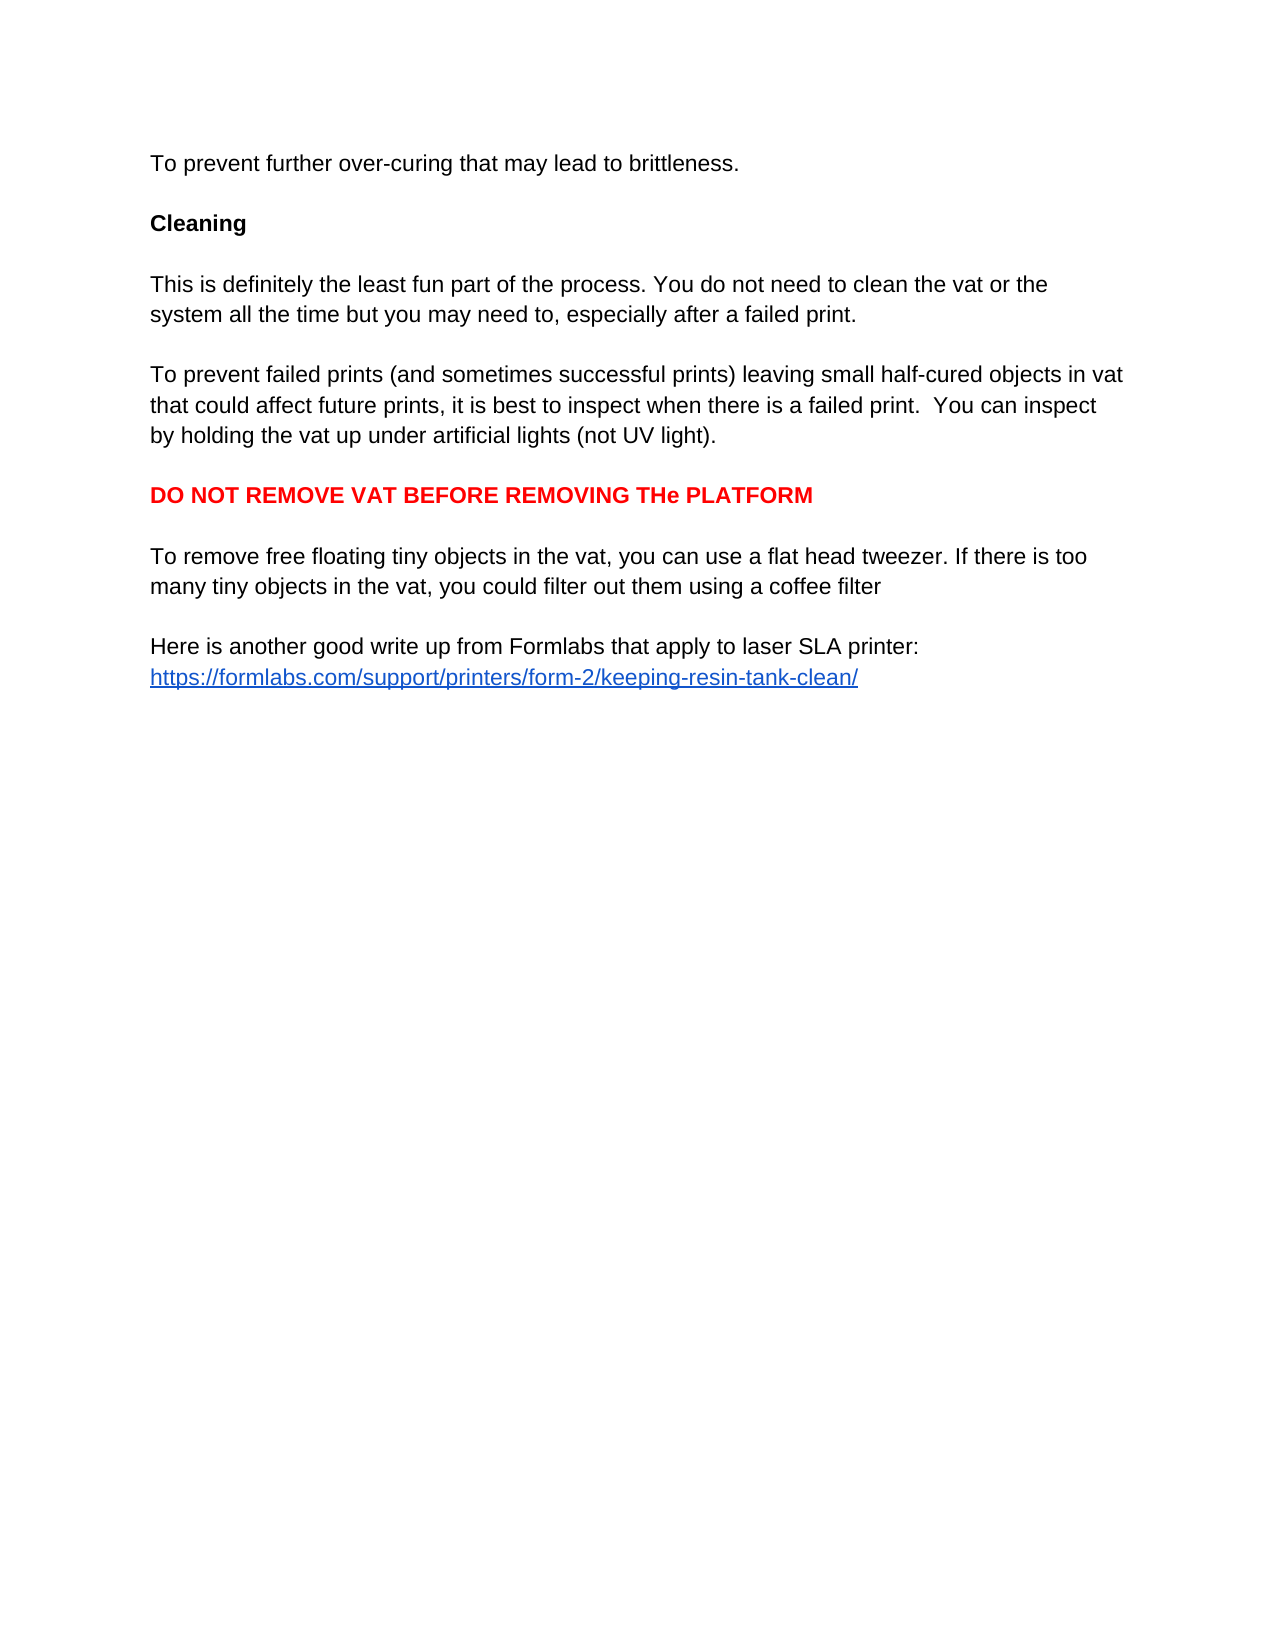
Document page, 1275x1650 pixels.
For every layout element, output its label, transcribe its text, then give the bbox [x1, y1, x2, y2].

text To prevent failed prints (and sometimes successful prints) leaving small half-cured objects in vat that could affect future prints, it is best to inspect when there is a failed print. You can inspect by holding the vat up under artificial lights (not UV light). [150, 361, 1125, 448]
text This is definitely the least fun part of the process. You do not need to clean the vat or the system all the time but you may need to, especially after a failed print. [150, 271, 1125, 327]
text https://formlabs.com/support/printers/form-2/keeping-resin-tank-clean/ [150, 663, 1125, 690]
text Cleaning [150, 210, 1125, 237]
text DO NOT REMOVE VAT BEFORE REMOVING THe PLATFORM [150, 482, 1125, 509]
text To prevent further over-curing that may lead to brittleness. [150, 150, 1125, 176]
text Here is another good write up from Formlabs that apply to laser SLA printer: [150, 633, 1125, 660]
text To remove free floating tiny objects in the vat, you can use a flat head tweezer. If there is too many tiny objects in the vat, you could filter out them using a coffee filter [150, 543, 1125, 599]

_REQUEST_.
Your answer should hold the line with "For every layout" and each line after it to the end of the data, retyped exactly. Include no other lines.

_RESPONSE_.
For every layout element, output its label, transcribe its text, then give the bbox [x1, y1, x2, y2].

text To prevent failed prints (and sometimes successful prints) leaving small half-cured objects in vat that could affect future prints, it is best to inspect when there is a failed print. You can inspect by holding the vat up under artificial lights (not UV light). [150, 361, 1125, 448]
text This is definitely the least fun part of the process. You do not need to clean the vat or the system all the time but you may need to, especially after a failed print. [150, 271, 1125, 327]
text https://formlabs.com/support/printers/form-2/keeping-resin-tank-clean/ [150, 663, 1125, 690]
text Cleaning [150, 210, 1125, 237]
text DO NOT REMOVE VAT BEFORE REMOVING THe PLATFORM [150, 482, 1125, 509]
text To prevent further over-curing that may lead to brittleness. [150, 150, 1125, 176]
text Here is another good write up from Formlabs that apply to laser SLA printer: [150, 633, 1125, 660]
text To remove free floating tiny objects in the vat, you can use a flat head tweezer. If there is too many tiny objects in the vat, you could filter out them using a coffee filter [150, 543, 1125, 599]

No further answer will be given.